The same goes for the Twitter widget, the Facebook “like” button, etc. Adjust these with your new color scheme.

9. What if you let your readers know

Change OK, now turn off maintenance mode and quickly write a post to let your readers know you’ve changed your theme. Don’t forget that you only spent 15-20 minutes checking all the elements of the site, you certainly didn’t see/fix all the bugs. By informing your readers and appealing to them, you can expect to get the most bug reports in the least amount of time.

Ask your readers via Twitter/Facebook to check if the site seems operational to them from their browser. If they say YES to you, then that’s the good news of the day, if they say NO, then please ask them to take a screenshot of the problem, send it to you and all you have to do is ‘to fix…

10. Now we’re cleaning up!

Themes now come with a lot of features. For example, some come with a breadcrumb, others with social sharing buttons, a page builder or even with a native contact form. The concept is simple, get rid of plugins you don’t/no longer need.

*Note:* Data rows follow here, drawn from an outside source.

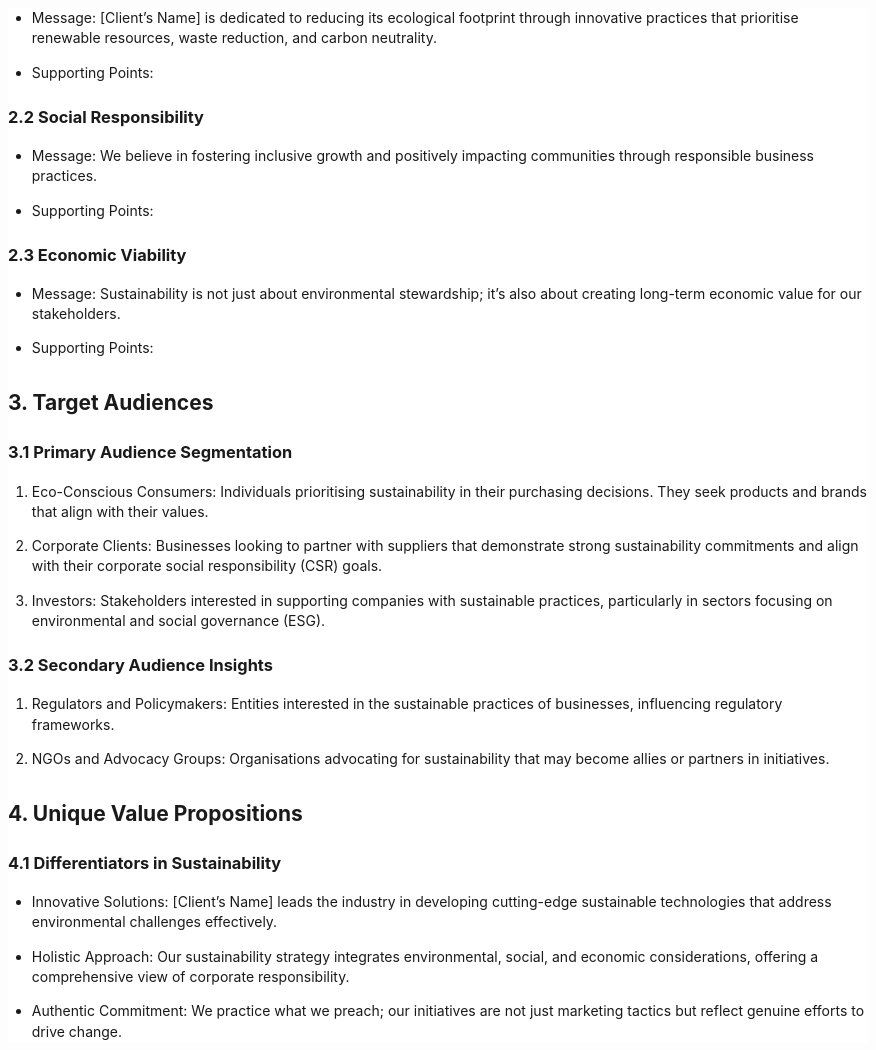 - Message: [Client’s Name] is dedicated to reducing its ecological footprint through innovative practices that prioritise renewable resources, waste reduction, and carbon neutrality.

- Supporting Points:

### 2.2 Social Responsibility

- Message: We believe in fostering inclusive growth and positively impacting communities through responsible business practices.

- Supporting Points:

### 2.3 Economic Viability

- Message: Sustainability is not just about environmental stewardship; it’s also about creating long-term economic value for our stakeholders.

- Supporting Points:



## 3. Target Audiences

### 3.1 Primary Audience Segmentation

1. Eco-Conscious Consumers: Individuals prioritising sustainability in their purchasing decisions. They seek products and brands that align with their values.

1. Corporate Clients: Businesses looking to partner with suppliers that demonstrate strong sustainability commitments and align with their corporate social responsibility (CSR) goals.

1. Investors: Stakeholders interested in supporting companies with sustainable practices, particularly in sectors focusing on environmental and social governance (ESG).

### 3.2 Secondary Audience Insights

1. Regulators and Policymakers: Entities interested in the sustainable practices of businesses, influencing regulatory frameworks.

1. NGOs and Advocacy Groups: Organisations advocating for sustainability that may become allies or partners in initiatives.



## 4. Unique Value Propositions

### 4.1 Differentiators in Sustainability

- Innovative Solutions: [Client’s Name] leads the industry in developing cutting-edge sustainable technologies that address environmental challenges effectively.

- Holistic Approach: Our sustainability strategy integrates environmental, social, and economic considerations, offering a comprehensive view of corporate responsibility.

- Authentic Commitment: We practice what we preach; our initiatives are not just marketing tactics but reflect genuine efforts to drive change.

Between what is provided by your new brand new theme and some powerful plugins, you will still have to make the right choice or the right sorting to avoid duplicates.

11. Test loading times…

Take care to test the loading times of your old theme (point 1 of this list) and compare them with the new theme installed. If there is a big loss of speed following the installation of the latter, see what you can do to improve the loading time (images, slider, widgets, cache plugins) and make changes (always in small keys) and optimize your WordPress .

12. Watch the bounce rate ^^

After your theme change, don’t forget to monitor your bounce rate. Some themes are simply more user-friendly than others. If your bounce rate has increased significantly compared to the previous theme, then you will have to look into the problem.

To help you do this, don’t hesitate to use widgets, review your various calls to action, your internal navigation and focus on the user experience!

13. Listen to your readers and keep improving!

When a new version appears, (conscientious;) users always have suggestions and/or remarks. They either love one specific feature or hate another. Communicate with your readers using questionnaires or surveys (Facebook for example).

Find out what they would like to see improved, then rework your site to finalize it in the way your readers feel.

And you, do you have a checklist for your theme changes?